In a significant sustainability drive, Diageo-owned blended Scotch whisky brand Johnnie Walker has removed almost all of its secondary packaging in the global travel retail channel, as part of its broader Society 2030 Spirit of Progress Plan.
Speaking yesterday [26 April] at the opening of its new Johnnie Walker shop-in-shop at Heathrow Terminal 2, Andrew Cowan, Managing Director at Diageo Global Travel, said the brand was one of the first to make the move.
One of the walls in the new shop-in-shop features all the Johnnie Walker SKUs available in the channel at Heathrow. Every bottle, with the exception of Blue Label, Gold Label and Triple Cask, is now sold without the secondary pack.
The development has already saved over 183 million cardboard boxes.
“We were the first to do it, which was a risk,” Cowan stated when asked about the consumer response to the lack of secondary packaging.
“Normally you’d assess your competitive position, having a box versus not.
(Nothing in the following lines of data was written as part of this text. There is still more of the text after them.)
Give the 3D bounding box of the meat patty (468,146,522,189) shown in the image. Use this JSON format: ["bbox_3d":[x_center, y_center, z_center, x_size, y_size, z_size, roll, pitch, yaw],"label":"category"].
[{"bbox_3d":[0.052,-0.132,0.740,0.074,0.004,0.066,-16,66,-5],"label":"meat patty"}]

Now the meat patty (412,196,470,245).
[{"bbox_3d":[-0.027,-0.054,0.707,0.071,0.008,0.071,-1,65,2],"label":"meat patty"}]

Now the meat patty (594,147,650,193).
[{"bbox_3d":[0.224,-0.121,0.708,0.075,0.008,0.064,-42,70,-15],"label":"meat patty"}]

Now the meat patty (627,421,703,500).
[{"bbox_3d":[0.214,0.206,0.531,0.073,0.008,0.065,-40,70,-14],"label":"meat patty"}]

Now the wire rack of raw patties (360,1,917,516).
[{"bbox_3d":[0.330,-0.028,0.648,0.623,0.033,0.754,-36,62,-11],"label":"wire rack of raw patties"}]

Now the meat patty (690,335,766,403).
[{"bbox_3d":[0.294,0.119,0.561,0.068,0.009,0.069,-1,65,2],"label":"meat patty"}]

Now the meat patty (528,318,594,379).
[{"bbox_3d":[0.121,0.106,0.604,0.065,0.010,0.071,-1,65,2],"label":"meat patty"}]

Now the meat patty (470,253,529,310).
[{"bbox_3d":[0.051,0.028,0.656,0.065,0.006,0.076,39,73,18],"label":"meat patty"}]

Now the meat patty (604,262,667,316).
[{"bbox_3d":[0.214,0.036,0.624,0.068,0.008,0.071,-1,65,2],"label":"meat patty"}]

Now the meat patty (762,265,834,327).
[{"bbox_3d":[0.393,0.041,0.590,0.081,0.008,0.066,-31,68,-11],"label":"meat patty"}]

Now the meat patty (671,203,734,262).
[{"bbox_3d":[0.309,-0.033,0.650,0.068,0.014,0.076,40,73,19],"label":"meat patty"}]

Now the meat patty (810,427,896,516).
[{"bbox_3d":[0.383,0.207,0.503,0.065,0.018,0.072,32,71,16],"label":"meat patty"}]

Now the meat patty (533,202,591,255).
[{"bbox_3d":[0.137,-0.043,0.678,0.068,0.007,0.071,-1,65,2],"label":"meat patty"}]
But when we did it, anecdotally we had the sort of narrative, ‘why would you hide the liquid?’. And, ‘you throw the box away anyway’.”
He added that other brands were following Diageo GT’s lead in the removal of secondary packaging.
More sustainable packaging has also been a focus for single malt whisky brand Talisker in the GTR channel.
“We’ve partnered with a group called Parley with a travel-exclusive Talisker pack,” Cowan continued. “It is made with 100% recycled glass, so it’s not beautiful. It’s ugly is the new beautiful, right? It’s not see-through, it’s mottled, you can tell it’s recycled glass.”
Parley is a charitable group that clean the oceans, and money from the sale of each recycled glass Talisker pack is donated to support its work.
“We can commercialise activities that are also authentically green and not greenwashing,” said Cowan.
Designed for longevity
The permanent shop-in-shop has also been designed for longevity in an effort to be more sustainable, Faith Holland, Head of Customer Marketing, Diageo Global Travel, said.
“Rather than us activating something for a month, taking it out again, effectively often throwing it away, this is about investment in permanent space,” she explained.
Digital is a major enabler to that. The new shop-in-shop features a huge interactive screen that not only invites consumers in but educates them when they are there.
“In the past, often every time we had a new campaign we have to create new assets, new collateral in order to bring that to life, whether it’s glorifiers, whether it’s point of sale.
“What we tried to bake bake into this space is digital, which gives us that that ability to be able to, at the flick of a switch, be able to change content, completely change the experience, but without creating all of the other things which will end up either needing to be recycled or treated as waste.
“I think the digital element has totally been part of the sustainability part.”
The Johnnie Walker shop-in-shop concept is set to be rolled out globally, with sustainability a large part of the operations considerations, she stated.
“It’s making sure that when we’re thinking about materials we’re sorting, not only see things that are recyclable now, but [we consider] what happens to end of life recyclability.”
Holland continued: “As we roll this concept out as well, we really think about how we’re sourcing materials locally. So how are we really making sure that again, our carbon footprint of producing and installing these units is as small as it can be?”
Earlier this year, Diageo GT has welcomed shoppers into its new whisky-focused boutique at Hainan’s Haikou Duty Free International Shopping Complex, which also combines both digital and physical displays.